Max Dillon: so Max Dillon is a nerd but he's more of a Hollywood exaggeration of what a nerd should be for 2014 (meaning they have no idea). I agree with a review I read that Jamie Foxx's Electro was like Jim Carrey's cartoonish interpretation of The Riddler from an old Batman movie. The worst of this was the birthday cake scene in which Max Dillon has a pretend conversation with Spider-Man in his kitchen. This scene was supposed to exemplify Max's obsession. We don't see it germinate after he first meets Spider-Man. Instead, we see it full-blown already in its pathological state. This is the kind of shortcut (ie, character development leap) that cheats the audience that pays attention. If I had to use the bathroom and came back in the middle of this scene, I wouldn't have minded this, thinking I had missed a scene.
Electro: I liked this character though I didn't know the motivation behind him being so angry and what those electrical eels did to him. We all know all about the radioactive spider for Spider-Man, but what about those eels? What did they pass on to him besides an electric current? Electro was menacing but what's behind him wanting to be a baddie? He told Spidey that he wanted to be a god. This came as a surprise.
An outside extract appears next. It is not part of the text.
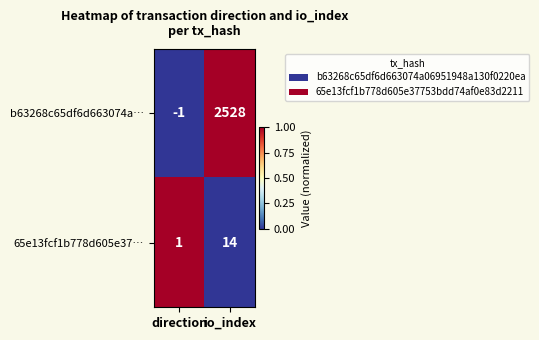

How many categories are shown in the chart?

2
He shows up in Times Square wanting to be understood and this is what we get. I think he just wanted to be accepted, liked and, of course, respected. Couldn't Peter have just suggested to Sparkles what Uncle Ben told him?
Peter and Aunt May: I loved how Aunt May had things about herself she wanted to hide and the strain they showed in their relationship. The Laundry Sheriff scene worked. Also, Sally Fields was so good at showing how upset her character was when she discovered what was on Peter's wall. This was one of the most authentic scenes in the movie: Aunt May felt hurt that Peter wanted to know more about his father because she thought this meant she wasn't doing a good job as a parent to him.
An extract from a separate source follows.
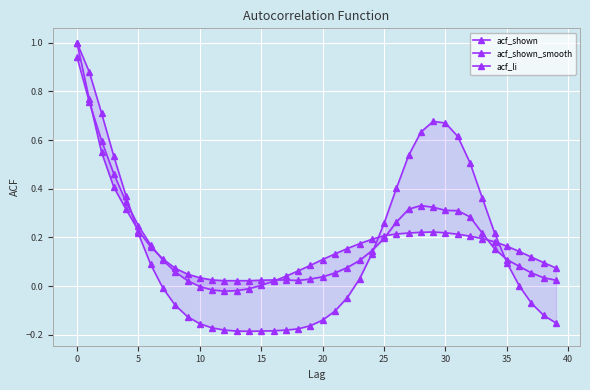

Which series has the largest range (max minus min)?

acf_li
Harry Osborne: Dane DeHaan did a great job playing the heir to the Osborne Empire. The scene between him and the dying Norman was pretty cool. My only sour grape is the shaking hand that Norman showed at the bed had should have been shown prior to Harry's meeting with his father for foreshadowing purposes. The more I looked at DeHaan as Harry, the more he resembled Leonardo DiCaprio. But his character went awry for me when there wasn't much development in leading up to Harry getting forced out of Oscorp, not much of a motive other than scapegoating. Harry's credibility sank even more when he got past the Ravencroft guards at the gate. That seemed too easy.
Harry as Green Goblin: While I liked the make-up job, his cue in at the power plant just after Electro was destroyed seemed too convenient. I liked Harry's character. He was driven because what he wanted was a matter of life and death to him, even if he had to risk his life. I felt a little cheated by one thing though. In spite of the venom that turned Harry into Green Goblin, we don't really know whether it did the trick to help him with his terminal illness. We only know the effects of the venom come and go according to Harry after he ends up in Ravencraft.
So how could this movie have been better? More development of Peter Parker's struggles with managing his relationship with Gwen and how it creates the burden of being Spider-Man. Electro's character could have been more developed. How does an introverted nerd who cannot relate to others turn into a power-hungry villain?
Lastly, I do not recommend this movie for young kids. The scenes that need explaining and hand-holding are the opening scene of Peter Parker's parents, when Max falls into the tank of electric eels, the revenge of Electro on that doctor at Ravencroft and the physical transformation of Harry into the Green Goblin. It'll make a great rental but for now, keep the young kids at home.